NCCOS researcher tests Unoccupied Aerial System along U.S. East Coast wetland.

NCCOS researcher tests Unoccupied Aerial System at Swan Island in the Chesapeake Bay, August 2021. Credit: NOAA.

Unoccupied Aircraft Systems (UAS) provide a low-cost approach to collecting high-resolution aerial imagery, making them an attractive option for detecting habitat change over time. We evaluated using UAS-collected imagery to monitor changes in vegetated coastal wetlands and continue to work toward the production of a standardized protocol for augmenting on-the-ground data collection efforts with UAS imagery.

Why We Care
Coastal wetlands of the southeastern United States provide many essential ecosystem services, such as habitat for fish, crustaceans, and birds; filtering pollutants from the water column; and dampening wave energy.

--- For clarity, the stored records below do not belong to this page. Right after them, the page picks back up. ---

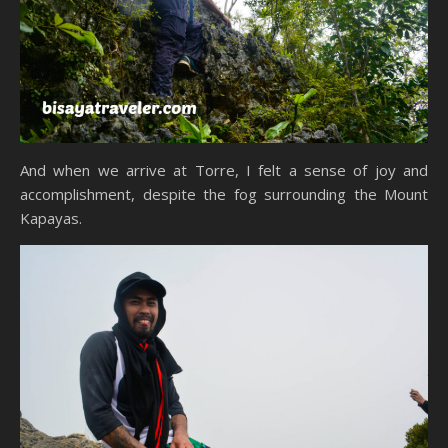
And when we arrive at Torre, I felt a sense of joy and
accomplishment, despite the fog surrounding the Mount
Kapayas.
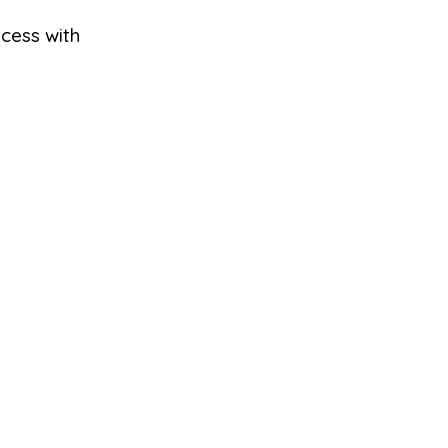
ocess with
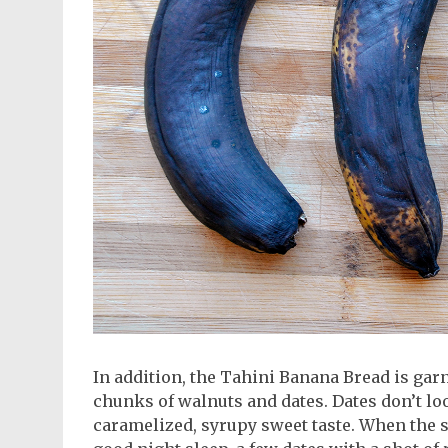
In addition, the Tahini Banana Bread is gar
chunks of walnuts and dates. Dates don’t loo
caramelized, syrupy sweet taste. When the st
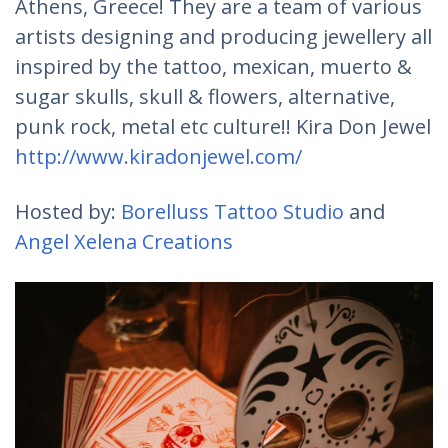
Athens, Greece! They are a team of various
artists designing and producing jewellery all
inspired by the tattoo, mexican, muerto &
sugar skulls, skull & flowers, alternative,
punk rock, metal etc culture!! Kira Don Jewel
http://www.kiradonjewel.com/
Hosted by:
Borelluss Tattoo Studio
and
Angel Xelena Creations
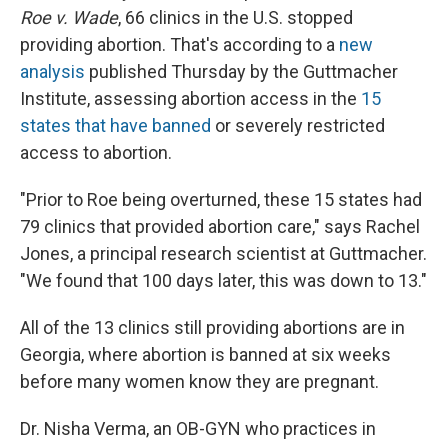
Roe v. Wade
, 66 clinics in the U.S. stopped
providing abortion. That's according to a
new
analysis
published Thursday by the Guttmacher
Institute, assessing abortion access in the
15
states that have banned
or severely restricted
access to abortion.
"Prior to Roe being overturned, these 15 states had
79 clinics that provided abortion care," says Rachel
Jones, a principal research scientist at Guttmacher.
"We found that 100 days later, this was down to 13."
All of the 13 clinics still providing abortions are in
Georgia, where abortion is banned at six weeks
before many women know they are pregnant.
Dr. Nisha Verma, an OB-GYN who practices in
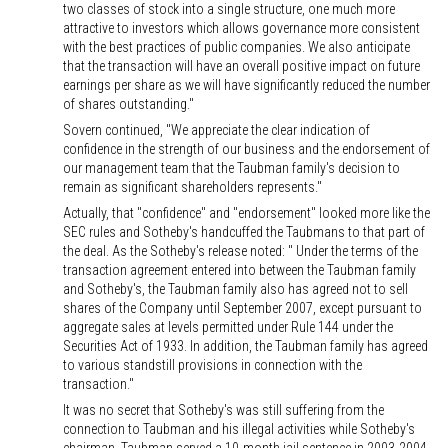
two classes of stock into a single structure, one much more
attractive to investors which allows governance more consistent
with the best practices of public companies. We also anticipate
that the transaction will have an overall positive impact on future
earnings per share as we will have significantly reduced the number
of shares outstanding."
Sovern continued, "We appreciate the clear indication of
confidence in the strength of our business and the endorsement of
our management team that the Taubman family's decision to
remain as significant shareholders represents."
Actually, that "confidence" and "endorsement" looked more like the
SEC rules and Sotheby's handcuffed the Taubmans to that part of
the deal. As the Sotheby's release noted: " Under the terms of the
transaction agreement entered into between the Taubman family
and Sotheby's, the Taubman family also has agreed not to sell
shares of the Company until September 2007, except pursuant to
aggregate sales at levels permitted under Rule 144 under the
Securities Act of 1933. In addition, the Taubman family has agreed
to various standstill provisions in connection with the
transaction."
It was no secret that Sotheby's was still suffering from the
connection to Taubman and his illegal activities while Sotheby's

Because coastal wetlands occupy the narrow zone between upland and open water regions, they are uniquely vulnerable to coastal storms and sea level rise and serve as indicators of coastal change. The threats to these vulnerable habitats has led to an increased focus on monitoring them to detect change.

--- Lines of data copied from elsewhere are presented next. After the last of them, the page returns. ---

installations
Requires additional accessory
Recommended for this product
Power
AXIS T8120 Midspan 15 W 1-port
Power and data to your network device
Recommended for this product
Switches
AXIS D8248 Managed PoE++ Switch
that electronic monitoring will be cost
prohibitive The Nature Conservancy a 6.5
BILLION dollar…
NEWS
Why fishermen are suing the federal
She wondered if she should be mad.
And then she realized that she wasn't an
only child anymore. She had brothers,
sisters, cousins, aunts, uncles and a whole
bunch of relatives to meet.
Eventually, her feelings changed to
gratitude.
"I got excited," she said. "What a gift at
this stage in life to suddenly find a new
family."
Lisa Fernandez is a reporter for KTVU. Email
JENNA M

Traditional monitoring efforts involve “boots on the ground” manual measurements of marsh vegetation. On-the-ground monitoring efforts require substantial time and effort, and, as a result, are necessarily limited in spatial coverage. Further, repeated ground-based sampling in the same area can result in substantial damage to vegetation from trampling. Unoccupied Aircraft Systems (UAS) have the potential to radically improve wetland monitoring efforts by allowing greater spatial and temporal coverage, and, thus, an enhanced ability to detect change at scales that are relevant to management decisions.

What We Are Doing
Currently, there is a lack of available guidance on optimal image collection and processing techniques, which makes adoption of UAS approaches daunting for users with little prior experience. While it is possible for a novice user to collect imagery that is valuable for visual analysis of large-scale patterns and trends, products that lead to quantifiable and reproducible results are significantly more challenging to create. We are working to develop, assess, and refine a UAS-based tidal wetlands monitoring workflow that is complementary to widely used ground-based methods.

Benefits of Our Work
By providing prescribed methods for data collection and analysis, the proposed work will ensure that entry-level users have the knowledge and confidence needed to generate reproducible and comparable results. By doing so, this effort will encourage the adoption of UAS-based wetland monitoring methods among a wide range of users. Widespread use of UAS will result in researchers being better-equipped to detect changes at spatial scales that are most relevant to management decisions (i.e., an entire reserve or protected area) and, ultimately, in an enhanced ability to manage these valuable ecosystems.